Below are the top 12 things you and nursing home staff need to know about COVID-19, Infection Control and Breaking the Chain of Contamination:

 
 

1. All surfaces are presumed to be contaminated and are treated as such. There is a hierarchy.

2. Clean items can travel to dirty areas, but once clean items travel into the dirty area, these items are no longer clean.

3. Dirty items should not go to clean areas.

4. Within the building, the entire COVID-19 isolation unit is considered "dirty."

5. Best practice is “what is brought on the unit stays on the unit.” To remember this, reference the saying "what happens in Vegas, stays in Vegas."  😊

6. At first, the "clean vs. dirty" concept appears to be a relatively easy task to accomplish with most supplies. However, staffing, meal services, and laundry services present challenges. 

 

The “clean vs. dirty” hierarchy applies this concept within the unit itself:

 

7. While nothing on the isolation unit is perceived as “clean” by the facility, the concept of “clean vs. dirty” is applied within the unit.

8. If nothing travels from the contaminated patient rooms to the hallways, the risk of contaminated items leaving the unit is reduced, and the risk of staff contamination is also reduced. 

 

Applying the principles of “clean vs. dirty” on the unit must not stop just because all patients on the unit are sick i.e., all COVID tested positive....(think what happens to the false positive when proper infection control practices are not applied....)  Within the isolation unit, isolation patient rooms should be treated with the same processes and considerations as applied pre-COVID for one patient in a droplet precautions room on a unit of multiple non-isolated rooms.

 

The isolation patient room is “dirty.” The hallways, nursing stations, supply rooms, communal areas must be kept “clean.” Clean can travel to dirty, but once traveled, clean becomes dirty. Dirty cannot travel back through clean.

 

As much as feasibly and tactically possible, “what goes into the isolation room does not come out.” Anything that travels from room to room, such as staff, a Dynamap, a mechanical lift, etc., MUST be completely cleaned and sanitized before it leaves that room. And don’t forget contact time – if that Dynamap is wiped down with a product that has a 90 second contact time to be effective, then manually dried and immediately used on the next patient, it has not been cleaned. It is still dirty.

 

This is the primary reason it is recommended that the nursing home implement dedicated patient equipment and disposable supplies, whenever possible.

Any item that travels from a contaminated room to a contaminated room becomes a link in the chain of contamination.

 

For effective infection control, the chain of contamination must be broken.

 

To break the chain of contamination:

 

9. Strict cleaning of items especially when used with multiple patients.

10. PPE Usage i.e., donning and doffing.

11. Proper hand hygiene.

12. Staff must consistently follow droplet precautions at all times (unless PPE shortage).

 

The more links in the chain, the more opportunities for lapses in infection control practice.

 

Patient dedicated equipment and single-use disposable items offer a tactical advantage because they reduce the number of links in the chain of contamination, which in turn, reduces the opportunity for lapses.

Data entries
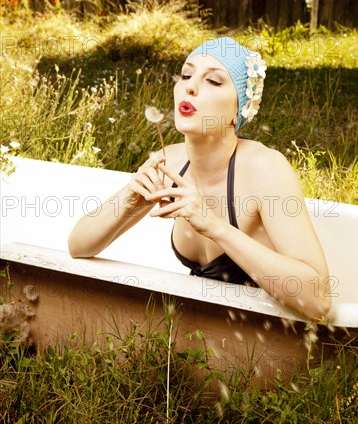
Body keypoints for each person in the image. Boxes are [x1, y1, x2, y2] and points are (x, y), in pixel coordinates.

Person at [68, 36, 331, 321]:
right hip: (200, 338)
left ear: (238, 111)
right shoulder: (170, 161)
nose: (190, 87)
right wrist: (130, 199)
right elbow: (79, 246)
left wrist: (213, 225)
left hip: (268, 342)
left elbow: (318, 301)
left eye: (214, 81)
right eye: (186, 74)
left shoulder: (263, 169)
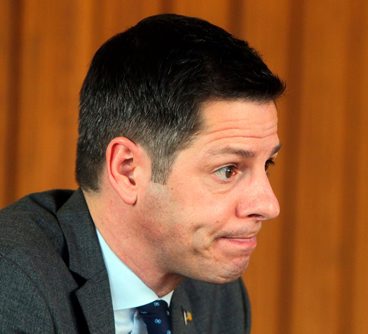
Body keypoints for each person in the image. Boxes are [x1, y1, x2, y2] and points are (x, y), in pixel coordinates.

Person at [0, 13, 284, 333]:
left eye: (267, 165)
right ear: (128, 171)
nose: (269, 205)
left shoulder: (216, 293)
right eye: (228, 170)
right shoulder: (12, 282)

◆ Requirement 1 ◆
According to the infection control excerpt, how is the entire COVID-19 isolation unit regarded within the building?
◆ Requirement 2 ◆
For each statement, say whether it agrees with the infection control excerpt, and quote the words that decide it.
(a) Dirty items may be taken into clean areas.
(b) A Dynamap wiped with a product that needs 90 seconds of contact time, then dried by hand and used at once on the next patient, has been cleaned.
(c) Patient dedicated equipment lowers the number of links in the chain of contamination.
◆ Requirement 3 ◆
Reproduce word for word the stretch of the infection control excerpt from "11. Proper hand" through "opportunity for lapses.".
These data come from a source separate from the infection control excerpt.

◆ Result 1 ◆
It is considered "dirty."

◆ Result 2 ◆
(a) No: "Dirty items should not go to clean areas."
(b) No: "it has not been cleaned. It is still dirty."
(c) Yes: "Patient dedicated equipment and single-use disposable items offer a tactical advantage because they reduce the number of links in the chain of contamination"

◆ Result 3 ◆
11. Proper hand hygiene.

12. Staff must consistently follow droplet precautions at all times (unless PPE shortage).

 

The more links in the chain, the more opportunities for lapses in infection control practice.

 

Patient dedicated equipment and single-use disposable items offer a tactical advantage because they reduce the number of links in the chain of contamination, which in turn, reduces the opportunity for lapses.